Which led to the question: If Daly could choose a celebrity golfing partner, who would it be?
“I’d go play with Angelina Jolie or something, man.”
“I don’t care if she can’t break a 150. I want to put her in those tight, tight Loudmouth shorts and watch her little butt walk around. Man, that would be awesome.”
Now there’s a former Razorback golfer who knows how to offend one of Hollywood’s most feminist stars and sell his favorite merch at the same time.
The Masters might have been postponed till November, but it’s clear Daly’s outspokenness is still very much in session.
No need for the fun to end now. Below are some more excerpts from Daly’s chat with David Bazzel, Tommy Smith and Roger Scott:
On whether college football and the NFL will start their 2020 seasons on time:
“I think both with will be. I think [Donald] Trump’s doing the best he can do. Unfortunately, we’ve got some people who aren’t on his side, they won’t help him. I think he’s doing a good job.”
“I wouldn’t want to be president right now, I can tell you that. This is a tough deal. And [Arkansas] Senator Tom Cotton, God bless him. He’s doing a hell of a job.
Tom Cotton’s not a fan of China. Neither, it turns out, is John Daly.
“Well, I’ve never been a fan of China. Sorry, I’ve never trusted the government there. I’ve been over there so many times to play and you know, get paid a little bit of money to go over there. But it’s always a month to a year to get my money.”
Daly has gotten to know all Hog football coaches through the years. How about Sam Pittman?
“I’ve talked to him a few times and he’s got that kid from Florida [Feleipe Franks] for a quarterback.

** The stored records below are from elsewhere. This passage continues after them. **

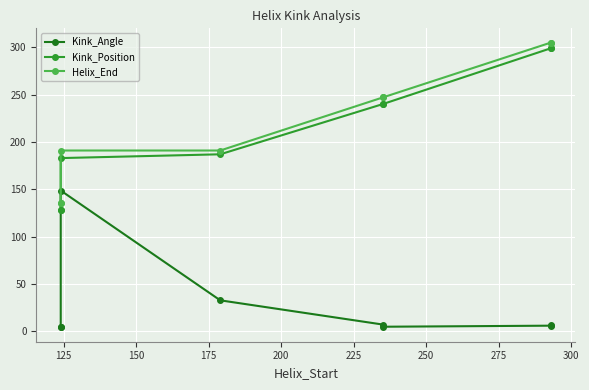

True or false: Kink_Position and Kink_Angle intersect in this chart.

False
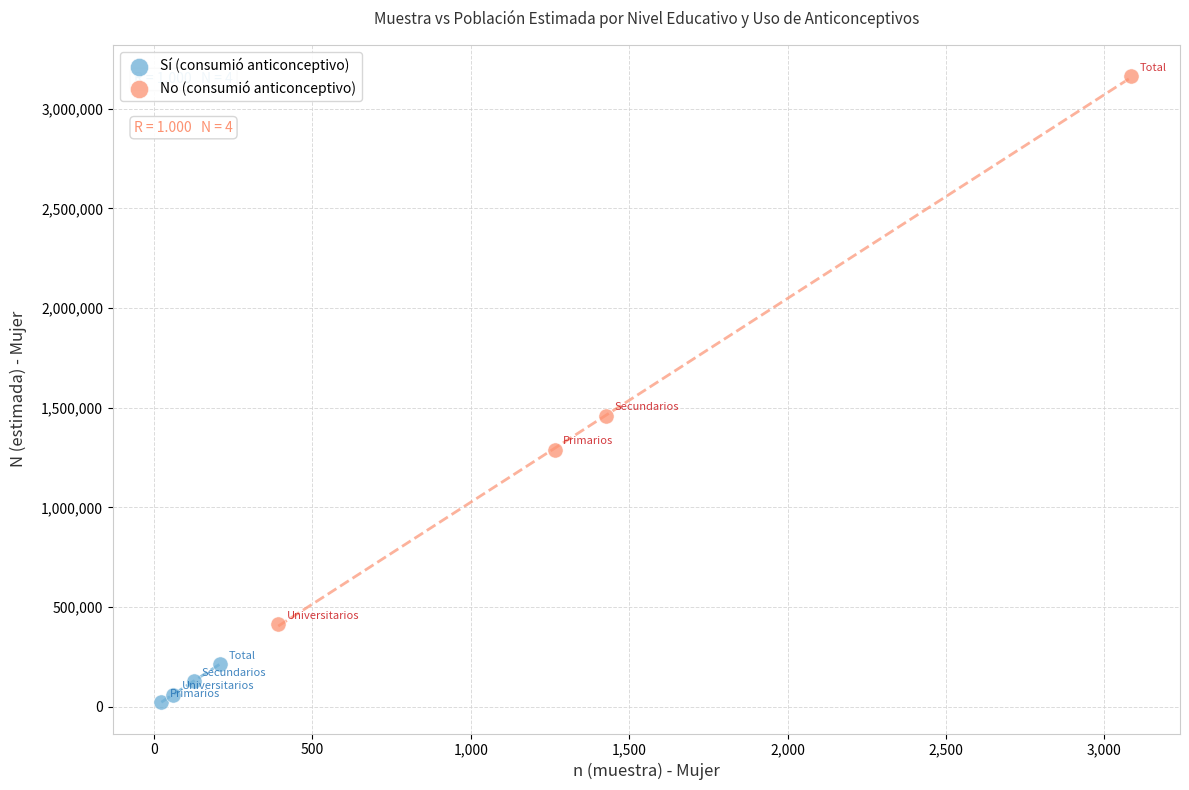

Which series contains the lowest Y value?

Sí (consumió anticonceptivo)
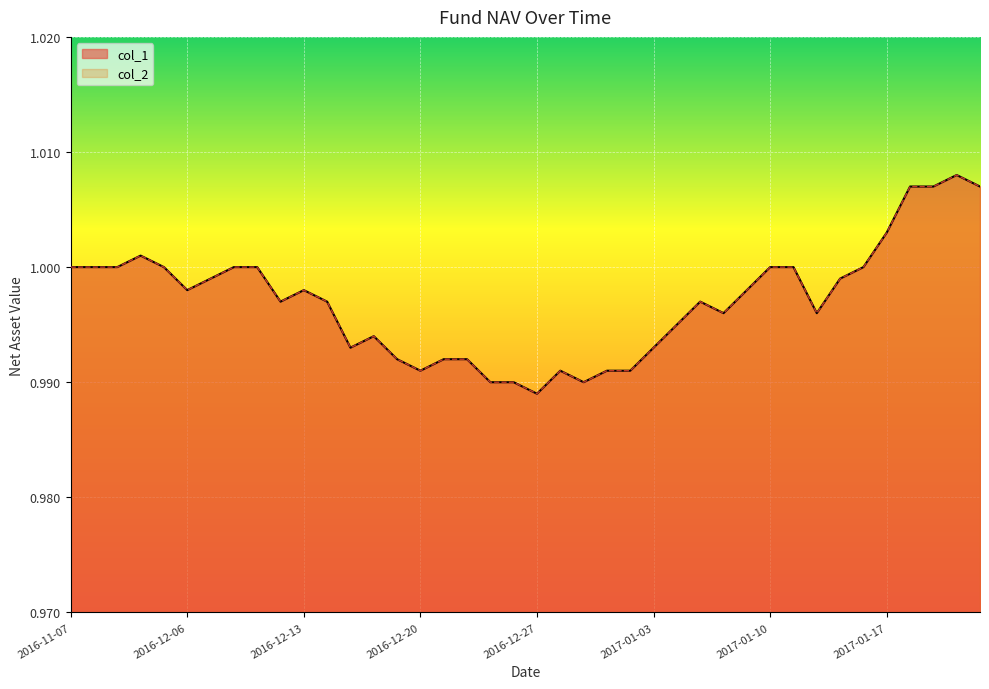

What is the maximum value for col_2?

1.0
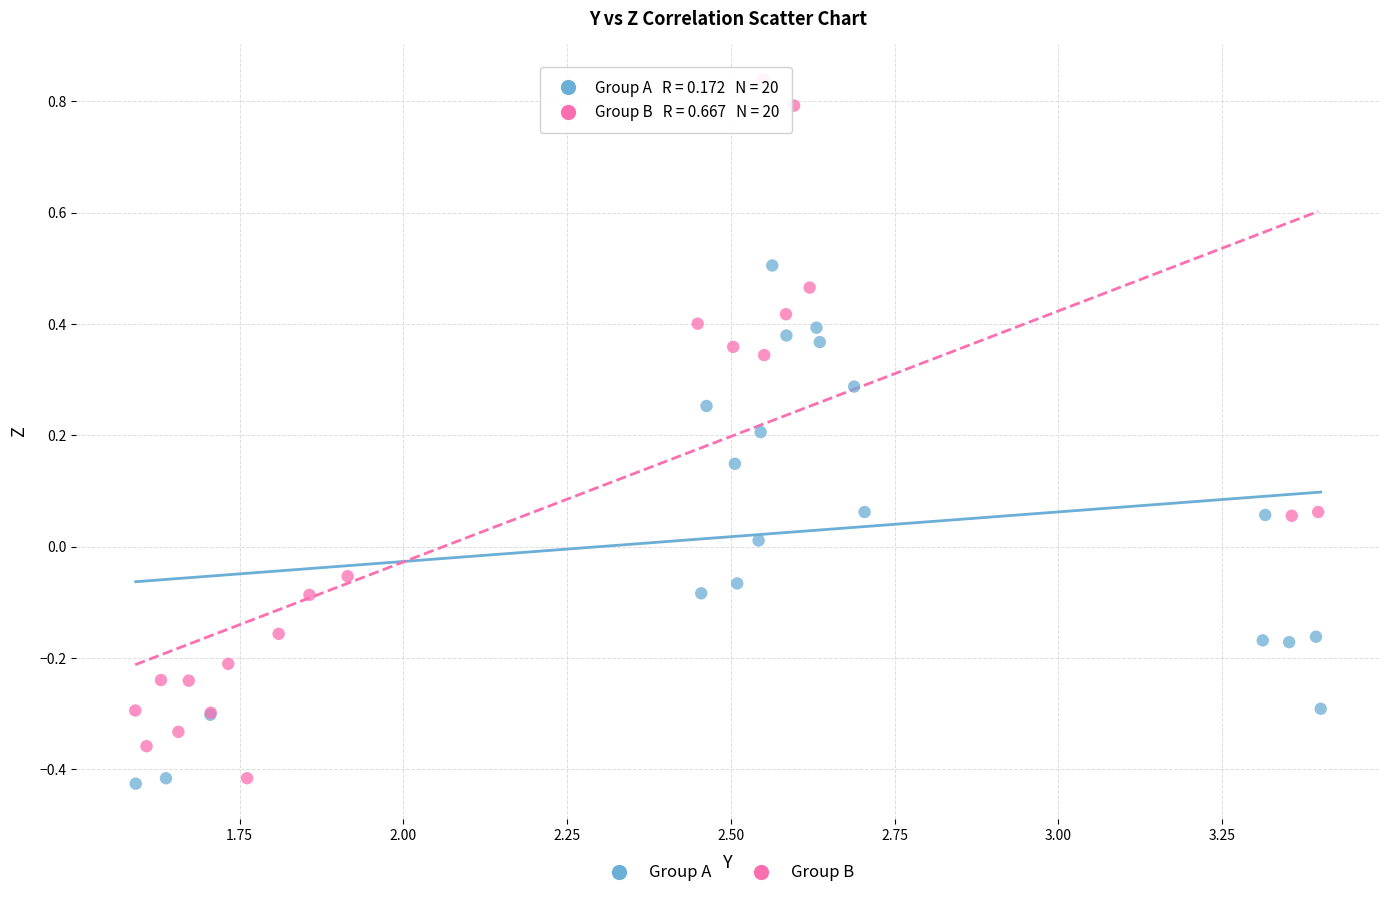

Which series has the largest Y range (max minus min)?

Group B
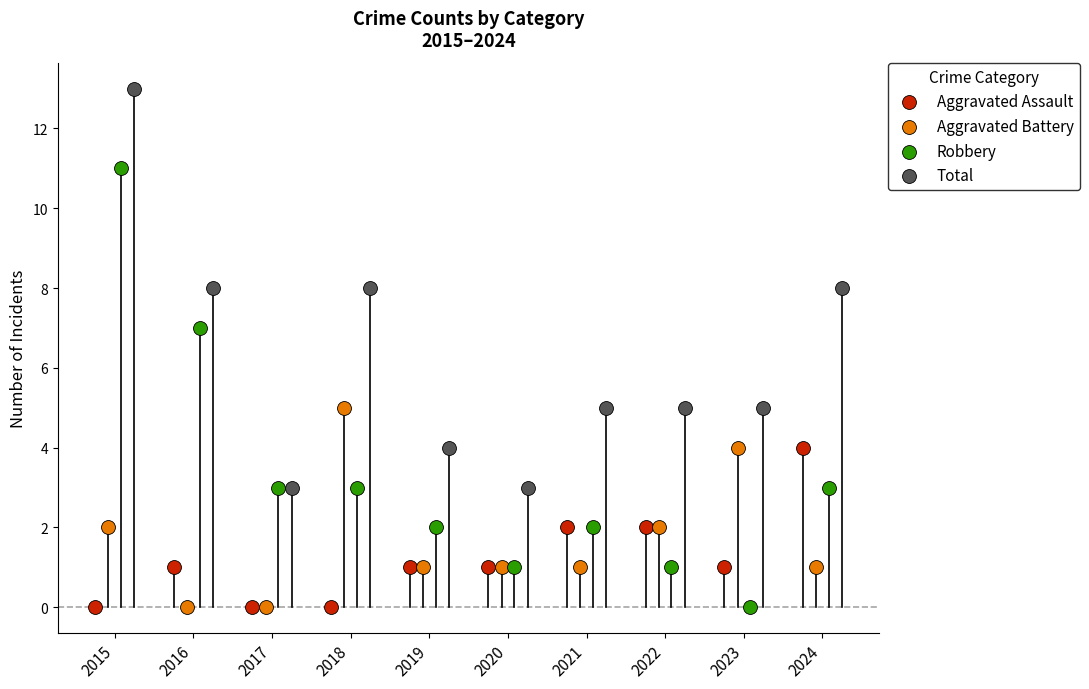

Which series has the largest Y range (max minus min)?

Robbery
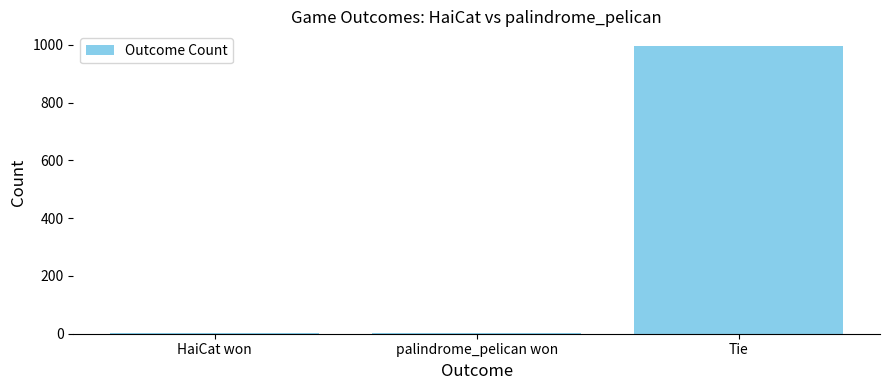

What is the greatest value displayed?

997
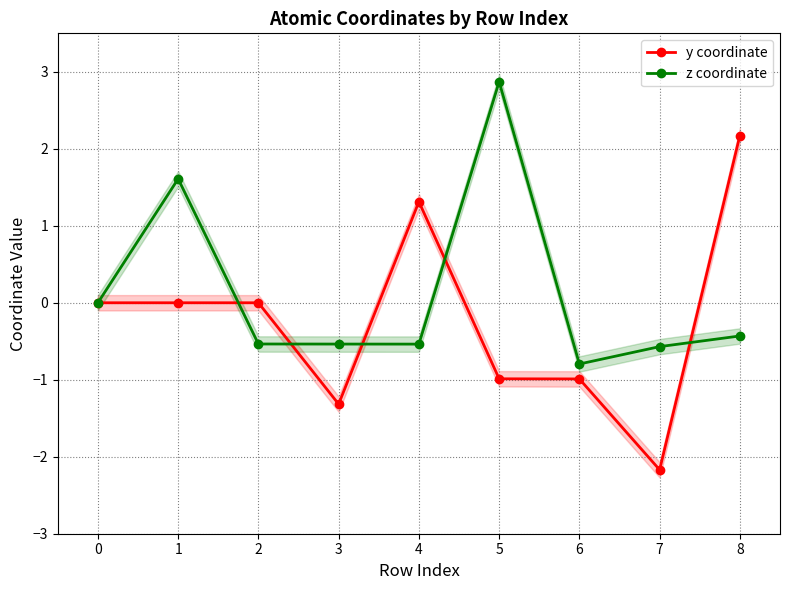

What is the difference between the z coordinate values at 3 and −1?

0.5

He’s an offensive line coach, so hopefully we can change things around.
Any coach that comes to Arkansas, you know I’m gonna love ‘em.
How are Loudmouth sales?
We have a few different types of things. We got the skorts, the shirts and the short shorts and all that stuff for the ladies. And we got the men’s pants and shorts.
Man, we had just signed an NHL deal, too. We had all those teams. We’re getting hurt pretty bad now. It’s a pretty tough time for us.
The Buzz 103.7 hosts: “They’re talking about masks for protection now. Are you gonna wear a mask?”
John Daly: No, I’m not gonna wear a mask.
Those sassy hosts: He can’t smoke from a mask! You can put a little hole in there — cigarette hole.
John Daly: Listen, I’ve got cigarettes and Belvedere vodka. That’s my cure.